Ballad of murder unfolds in drawings
A crime story not at all like the packaged, televised experience.
Every day, we Americans experience a disconnect between crime and entertainment. On television, stories of missing wives and girls, cross-country chases, and high school sharpshooters are told in dramatized news programs, complete with morose music to suit the particular outrage - and then they're imitated on shows like
Law and Order
. The stories and their knock-offs are becoming so similar it's hard to tell the difference.
Rob Matthew's series of graphite drawings at Gallery Joe tells a familiar archetype of horrific story, but his tale unfolds slowly and mournfully, decidedly unlike the evening news, or prime time. His model of storytelling is the ballad, using his paper and pencil in place of a guitar.
The narrative of Knoxville Girl, which was loosely inspired by the murder of a young woman in that city, is reminiscent of that of the Fishtown teens who lured a friend to his death. (Others might recall an earlier version of a similar story, of the privileged but troubled New York kids who stabbed and eviscerated a homeless man in Central Park.)
What we're shown in Knoxville Girl, though - and what no one would likely ever see in real life, and probably not even on TV - is the act of murder, including the time before and after it occurred (all in pencil-on-paper, of course). This denouement, as drawn in 14 scenes, is the product of Matthews' imagination, but Matthews' fastidious drawings look as if they're based on photographs or stills from a film. The randomness and pointlessness of this murder of one young woman by another, as told by Matthews, is less shocking than pathetic and sad. This story shows the murderer collapse in a revelation of the horror of her act.
Matthews' individual portraits of the victim (as alive), the cold-blooded female assailant, and her two male sidekicks, depict these four as the self-possessed types you imagine they'd like to be perceived as, and add to the ballad-like, Wild West character of his series.
Marilyn Holsing, who is having her first show with Gallery Joe, has set off her charming gouache paintings of the young Marie Antoinette at play by transforming the gallery's Vault space into an 18th-century French sitting room replete with embroidered benches, toile curtains, and other period aristocratic ornamentation.
Though I understand the temptation, I'm not sure Holsing's paintings benefit from their over-the-top accoutrements. Their sweetness and innocence would have been nicely offset by the claustrophobic, unadorned Vault.
Day and night
Most of Fleisher/Ollman is given over to the work of Felipe Jesus Consalvos, the Cuban-born artist who supported himself as a cigar roller and lived in Miami, New York and, finally, in Philadelphia, where he died in the 1950s or 1960s. His exquisite, complex collages - his own highly developed answer to the vernacular cigar-band collage - were discovered in a West Philadelphia garage sale in 1980.
The artist's second solo show, of newly released works from his estate, includes many more of his eye-popping compositions, on paper as well as on violins and other objects. This is an artist who clearly never rested, and we're the luckier for it.

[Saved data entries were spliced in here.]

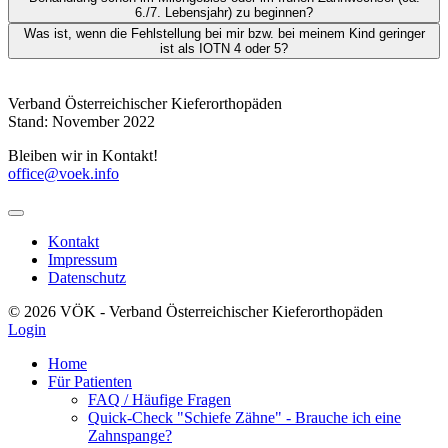
6./7. Lebensjahr) zu beginnen?
Was ist, wenn die Fehlstellung bei mir bzw. bei meinem Kind geringer
ist als IOTN 4 oder 5?
Verband Österreichischer Kieferorthopäden
Stand: November 2022
Bleiben wir in Kontakt!
office@voek.info
Kontakt
Impressum
Datenschutz
© 2026 VÖK - Verband Österreichischer Kieferorthopäden
Login
Home
Für Patienten
FAQ / Häufige Fragen
Quick-Check "Schiefe Zähne" - Brauche ich eine
Zahnspange?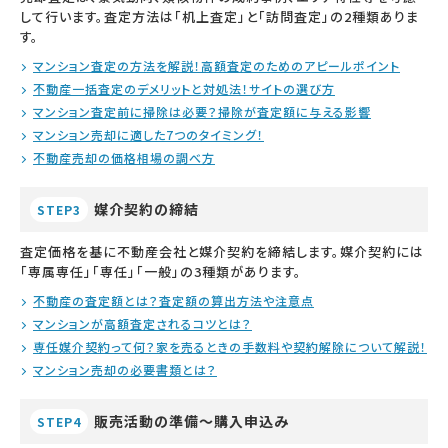
して行います。査定方法は「机上査定」と「訪問査定」の2種類ありま
す。
マンション査定の方法を解説！高額査定のためのアピールポイント
不動産一括査定のデメリットと対処法！サイトの選び方
マンション査定前に掃除は必要？掃除が査定額に与える影響
マンション売却に適した7つのタイミング！
不動産売却の価格相場の調べ方
媒介契約の締結
STEP3
査定価格を基に不動産会社と媒介契約を締結します。媒介契約には
「専属専任」「専任」「一般」の3種類があります。
不動産の査定額とは？査定額の算出方法や注意点
マンションが高額査定されるコツとは？
専任媒介契約って何？家を売るときの手数料や契約解除について解説！
マンション売却の必要書類とは？
販売活動の準備～購入申込み
STEP4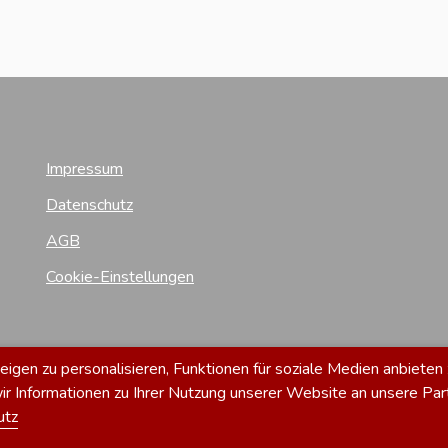
Impressum
Datenschutz
AGB
Cookie-Einstellungen
gen zu personalisieren, Funktionen für soziale Medien anbieten 
 Informationen zu Ihrer Nutzung unserer Website an unsere Par
utz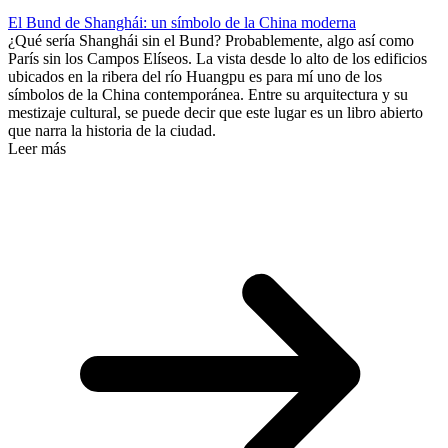
El Bund de Shanghái: un símbolo de la China moderna
¿Qué sería Shanghái sin el Bund? Probablemente, algo así como
París sin los Campos Elíseos. La vista desde lo alto de los edificios
ubicados en la ribera del río Huangpu es para mí uno de los
símbolos de la China contemporánea. Entre su arquitectura y su
mestizaje cultural, se puede decir que este lugar es un libro abierto
que narra la historia de la ciudad.
Leer más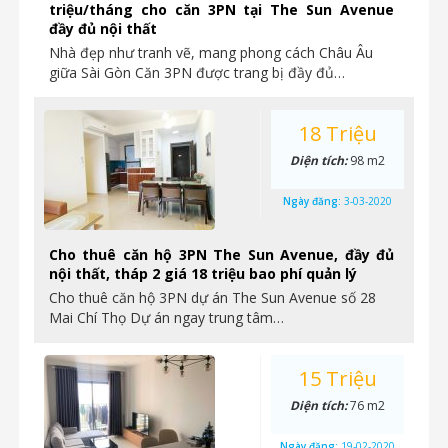
triệu/tháng cho căn 3PN tại The Sun Avenue
đầy đủ nội thất
Nhà đẹp như tranh vẽ, mang phong cách Châu Âu
giữa Sài Gòn Căn 3PN được trang bị đầy đủ…
18 Triệu
Diện tích:
98 m2
Ngày đăng:
3-03-2020
Cho thuê căn hộ 3PN The Sun Avenue, đầy đủ
nội thất, tháp 2 giá 18 triệu bao phí quản lý
Cho thuê căn hộ 3PN dự án The Sun Avenue số 28
Mai Chí Thọ Dự án ngay trung tâm…
15 Triệu
Diện tích:
76 m2
Ngày đăng:
19-02-2020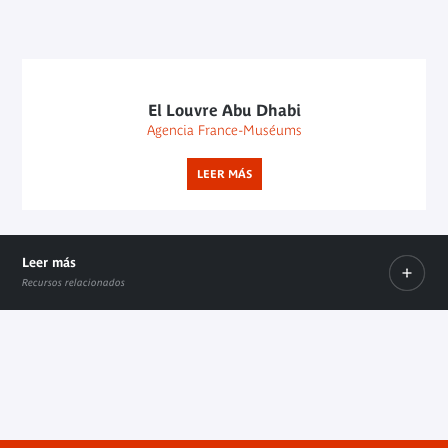
El Louvre Abu Dhabi
Agencia France-Muséums
LEER MÁS
Leer más
Recursos relacionados
Solicitud de préstamos y depósito de obras
Enlace interno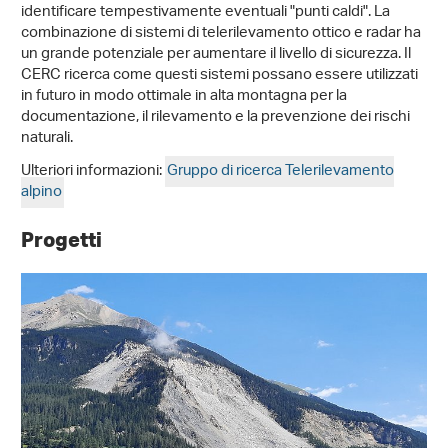
identificare tempestivamente eventuali "punti caldi". La
combinazione di sistemi di telerilevamento ottico e radar ha
un grande potenziale per aumentare il livello di sicurezza. Il
CERC ricerca come questi sistemi possano essere utilizzati
in futuro in modo ottimale in alta montagna per la
documentazione, il rilevamento e la prevenzione dei rischi
naturali.
Ulteriori informazioni:
Gruppo di ricerca Telerilevamento
alpino
Progetti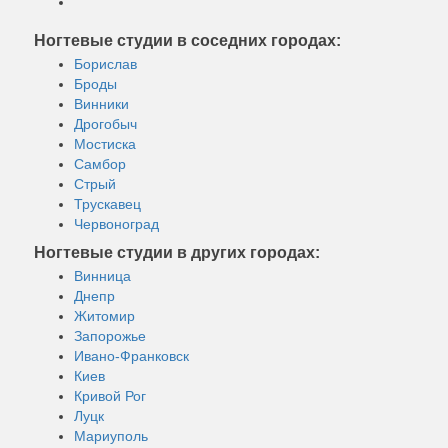
Ногтевые студии в соседних городах:
Борислав
Броды
Винники
Дрогобыч
Мостиска
Самбор
Стрый
Трускавец
Червоноград
Ногтевые студии в других городах:
Винница
Днепр
Житомир
Запорожье
Ивано-Франковск
Киев
Кривой Рог
Луцк
Мариуполь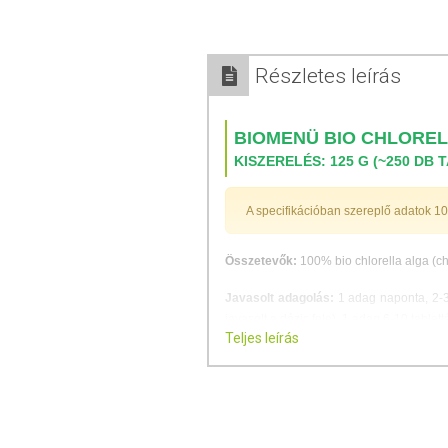
Részletes leírás
BIOMENÜ BIO CHLOREL
KISZERELÉS:
125 G (~250 DB 
A specifikációban szereplő adatok 1
Összetevők:
100% bio chlorella alga (chl
Javasolt adagolás:
1 adag naponta, 2-3 
javasolt a dózis fele). 1 adag 6-10 table
Teljes leírás
Figyelmeztetés:
Nem javasolt béta-kar
dolgozó személyeknek.
TOVÁBBI INFORMÁCIÓ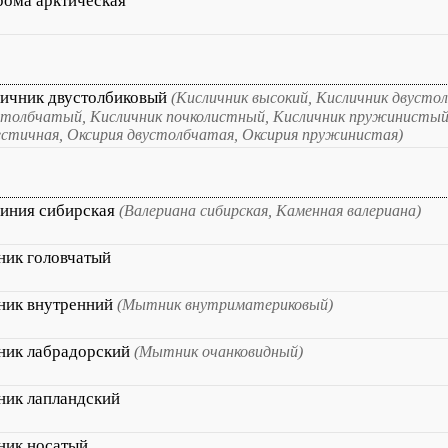
ома арктическая
ичник двустолбиковый
(Кисличник высокий, Кисличник двусто
столбчатый, Кисличник почколистный, Кисличник пружинистый
естичная, Оксирия двустолбчатая, Оксирия пружинистая)
иния сибирская
(Валериана сибирская, Каменная валериана)
ик головчатый
ик внутренний
(Мытник внутриматериковый)
ик лабрадорский
(Мытник очанковидный)
ик лапландский
ик носатый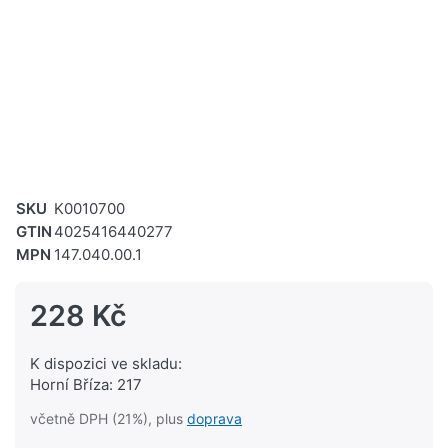
SKU
K0010700
GTIN
4025416440277
MPN
147.040.00.1
228 Kč
K dispozici ve skladu:
Horní Bříza: 217
včetně DPH (21%), plus
doprava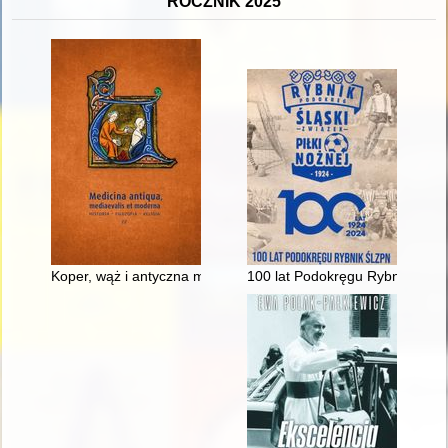
ROCZNIK 2025
Koper, wąż i antyczna medycyna
100 lat Podokręgu Rybnik ŚlZP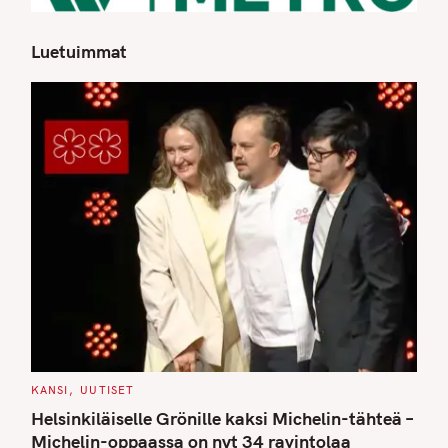
Luetuimmat
C
KANSI
UUTISET
A
T
Helsinkiläiselle Grönille kaksi Michelin-tähteä –
E
G
Michelin-oppaassa on nyt 34 ravintolaa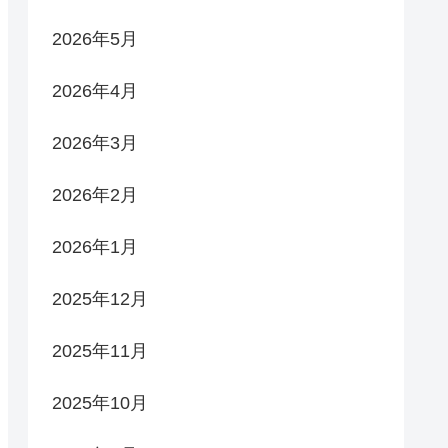
2026年5月
2026年4月
2026年3月
2026年2月
2026年1月
2025年12月
2025年11月
2025年10月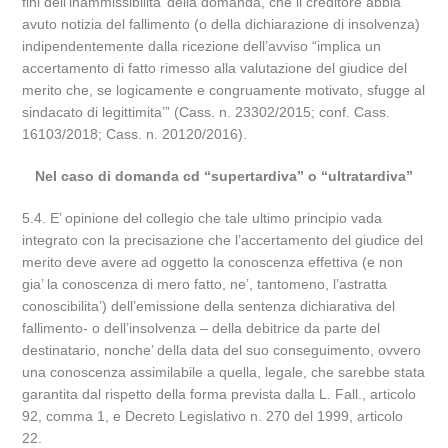
fini dell’inammissibilita’ della domanda, che il creditore abbia
avuto notizia del fallimento (o della dichiarazione di insolvenza)
indipendentemente dalla ricezione dell’avviso “implica un
accertamento di fatto rimesso alla valutazione del giudice del
merito che, se logicamente e congruamente motivato, sfugge al
sindacato di legittimita’” (Cass. n. 23302/2015; conf. Cass.
16103/2018; Cass. n. 20120/2016).
Nel caso di domanda cd “supertardiva” o “ultratardiva”
5.4. E’ opinione del collegio che tale ultimo principio vada
integrato con la precisazione che l’accertamento del giudice del
merito deve avere ad oggetto la conoscenza effettiva (e non
gia’ la conoscenza di mero fatto, ne’, tantomeno, l’astratta
conoscibilita’) dell’emissione della sentenza dichiarativa del
fallimento- o dell’insolvenza – della debitrice da parte del
destinatario, nonche’ della data del suo conseguimento, ovvero
una conoscenza assimilabile a quella, legale, che sarebbe stata
garantita dal rispetto della forma prevista dalla L. Fall., articolo
92, comma 1, e Decreto Legislativo n. 270 del 1999, articolo
22.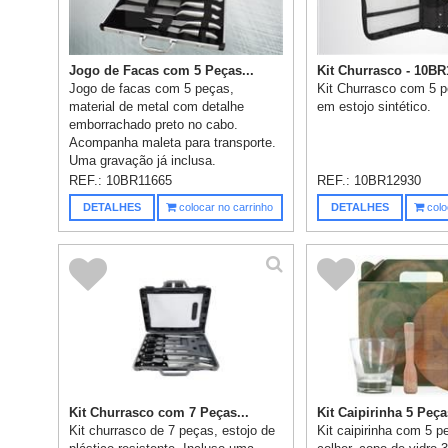
Jogo de Facas com 5 Peças...
Kit Churrasco - 10B
Jogo de facas com 5 peças,
Kit Churrasco com 5 p
material de metal com detalhe
em estojo sintético.
emborrachado preto no cabo.
Acompanha maleta para transporte.
Uma gravação já inclusa.
REF.:
10BR11665
REF.:
10BR12930
DETALHES
colocar no carrinho
DETALHES
colo
Kit Churrasco com 7 Peças...
Kit Caipirinha 5 Peças
Kit churrasco de 7 peças, estojo de
Kit caipirinha com 5 p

The contrast between Matthews and Holsing at Gallery Joe pales next to the one between Consalvos and Marcy Hermansader, a Vermont-based contemporary artist who is exhibiting collages she made in response to the Iraq war.
Each of Hermansader's solemn works is an organic or geometric shape built up from fingertip-size pieces of torn paper, into which she's set a small pencil drawing based on her cropping of a newspaper photograph of the Iraq war. Together with their respective shapes, Hermansader's drawn images, which depict the face and shoulders of an Iraqi man lying in bed, a medic, a grieving Iraqi woman, and others, suggest the visual equivalent of eulogies.